The world’s biodiversity is currently in rapid decline, with human-mediated global change being a principal cause. Europe is no exception, and the Natura 2000 network provides an important conservation tool for biodiversity on a European level. It forms a network of natural and semi-natural sites within the region with high heritage values due to the exceptional flora and fauna they contain. The goal of the Natura 2000 network is to maintain the biological diversity of environments, while taking into account economic, social, cultural and regional logic of sustainable development. A new study published on 18 April in the open access journal Nature Conservation provides an evaluation of the effectiveness of Natura 2000 and sets objectives and recommendations for the future.
The analysis in the paper is based on a coverage ratio between the Natura 2000 sites and distribution maps of 300 threatened IUCN red listed European species.
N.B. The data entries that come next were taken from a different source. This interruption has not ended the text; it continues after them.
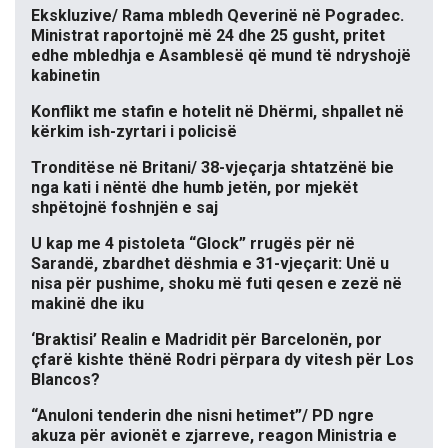
Ekskluzive/ Rama mbledh Qeverinë në Pogradec.
Ministrat raportojnë më 24 dhe 25 gusht, pritet
edhe mbledhja e Asamblesë që mund të ndryshojë
kabinetin
Konflikt me stafin e hotelit në Dhërmi, shpallet në
kërkim ish-zyrtari i policisë
Tronditëse në Britani/ 38-vjeçarja shtatzënë bie
nga kati i nëntë dhe humb jetën, por mjekët
shpëtojnë foshnjën e saj
U kap me 4 pistoleta “Glock” rrugës për në
Sarandë, zbardhet dëshmia e 31-vjeçarit: Unë u
nisa për pushime, shoku më futi qesen e zezë në
makinë dhe iku
‘Braktisi’ Realin e Madridit për Barcelonën, por
çfarë kishte thënë Rodri përpara dy vitesh për Los
Blancos?
“Anuloni tenderin dhe nisni hetimet”/ PD ngre
akuza për avionët e zjarreve, reagon Ministria e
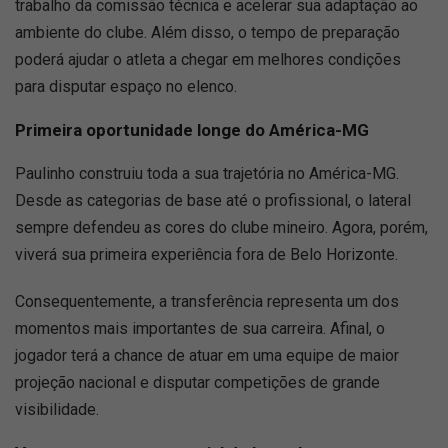
trabalho da comissão técnica e acelerar sua adaptação ao
ambiente do clube. Além disso, o tempo de preparação
poderá ajudar o atleta a chegar em melhores condições
para disputar espaço no elenco.
Primeira oportunidade longe do América-MG
Paulinho construiu toda a sua trajetória no América-MG.
Desde as categorias de base até o profissional, o lateral
sempre defendeu as cores do clube mineiro. Agora, porém,
viverá sua primeira experiência fora de Belo Horizonte.
Consequentemente, a transferência representa um dos
momentos mais importantes de sua carreira. Afinal, o
jogador terá a chance de atuar em uma equipe de maior
projeção nacional e disputar competições de grande
visibilidade.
The study shows that the distributions of a large proportion of threatened species of mammals, birds and reptiles are highly covered (above 90%), demonstrating the effectiveness of the Natura 2000 network. However, results also confirm that a large proportion of threatened species, especially fishes, are currently still poorly covered. Of the 124 fish species considered, 22 species had a range coverage of less than 10 %. The coverage of species also seems to be highly related to national demographic factors, as the proportion of the national urban population. Further analysis suggests that the designation of sites depends too strongly on governmental politics, economic and cultural criteria, and interactions between society and the environment.
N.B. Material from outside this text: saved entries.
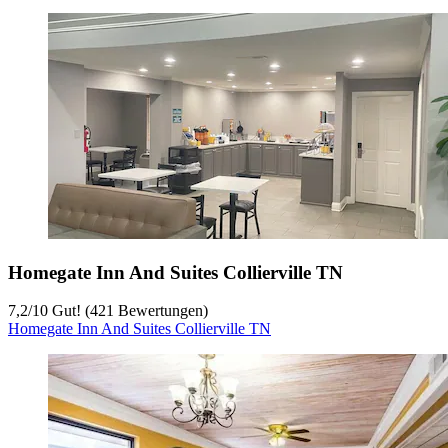
Homegate Inn And Suites Collierville TN
7,2
/
10
Gut! (421 Bewertungen)
Homegate Inn And Suites Collierville TN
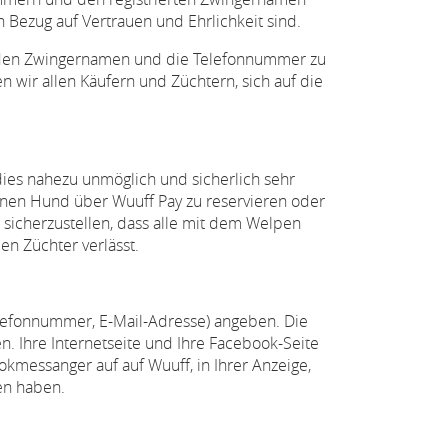
n Bezug auf Vertrauen und Ehrlichkeit sind.
um den Zwingernamen und die Telefonnummer zu
 wir allen Käufern und Züchtern, sich auf die
a dies nahezu unmöglich und sicherlich sehr
einen Hund über Wuuff Pay zu reservieren oder
sicherzustellen, dass alle mit dem Welpen
en Züchter verlässt.
lefonnummer, E-Mail-Adresse) angeben. Die
. Ihre Internetseite und Ihre Facebook-Seite
kmessanger auf auf Wuuff, in Ihrer Anzeige,
en haben.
In order to improve the management of sites, a common and standardised management of the Natura 2000 sites with a uniform framework among member states needs to be established. The study suggests that sites should be under continuous observation and evaluation, to determine their importance for the conservation of biodiversity in a biogeographical region. Such an approach would improve efficiency and determine high priority Natura 2000 sites, as well as provide a basis on which to determine appropriate resource allocation. These approaches will help with the selection process, and may decrease the impact of the political agenda, as current observed.
“Our recommendations should increase the efficiency of Natura 2000 network by avoiding the establishment of ineffective sites (with a low number of protected species), as observed in several member states with a high Natura 2000 surface coverage but with a low number of protected species.”